Bobby Child is a poor little rich boy from a New York banking family who has showbusiness ambitions. Unable to persuade theatrical impresario, Bela Zangler, to take him on as a song and dance man, he is sent to Deadrock, Nevada by his dragon-mother to foreclose on a rundown theatre. Charmed by the building and its proprietor, Polly, he throws himself into making a show which will pay the mortgage, bringing in Zangler’s chorus girls to teach the local cowboys how to shake a leg, and showing more enterprise than his mother or fiancée at home could ever imagine.

When Polly finds out that Bobby has the power to be the theatre’s nemesis, she spurns him, so he disguises himself as Zangler, and Polly falls for him that way. Meanwhile, Bobby’s sour-puss fiancée (an electric Natalie Lipin) turns up, and when he tells her they’re over, she seduces the macho hotel owner Lank Hawkins (James Wolstenholme). When the real Zangler arrives, on a quest for the chorus girl he adores, love is everywhere, and comedy around mistaken identity and saloon-bar horseplay abounds.

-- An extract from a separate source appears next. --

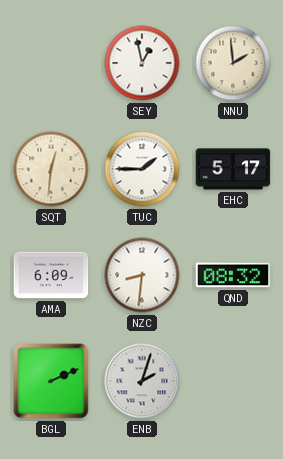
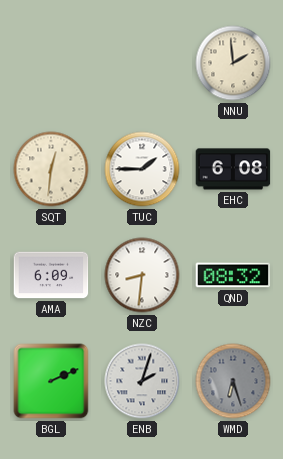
SEY: 12:58 -> none
EHC: 5:17 -> 6:08
WMD: none -> 6:27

Crazy for You premiered on Broadway in 1992, but given its use of Gershwin songs and classic American feel-good story (by Ken Ludwig), you would be forgiven for taking it for a genuine 1930’s musical. Ovation Theatre at The Gatehouse have mirrored Bobby’s chutzpah and brought a big show to a fringe venue, with very pleasurable results. For the performers there’s nowhere to hide – we can see every bead of sweat – but the occasional foot wrong seems only loveable in a show brimming with exuberance and sweetness.

The cast are a stage-full of charmers. Jay Rincon as Bobby, and Ceili O’Connor as Polly anchor proceedings with aplomb; the dopey cowboys who become ace hoofers at the hands of the twittering showgirls provoke many chuckles. Choreographer Grant Murphy makes a fine job of the company numbers in particular, and songs such as “I Got Rhythm” and “Someone to Watch Over Me” are a reminder of the genius of the Gershwin brothers. A lovely interpretation of a knockout show, and a proper Christmas treat.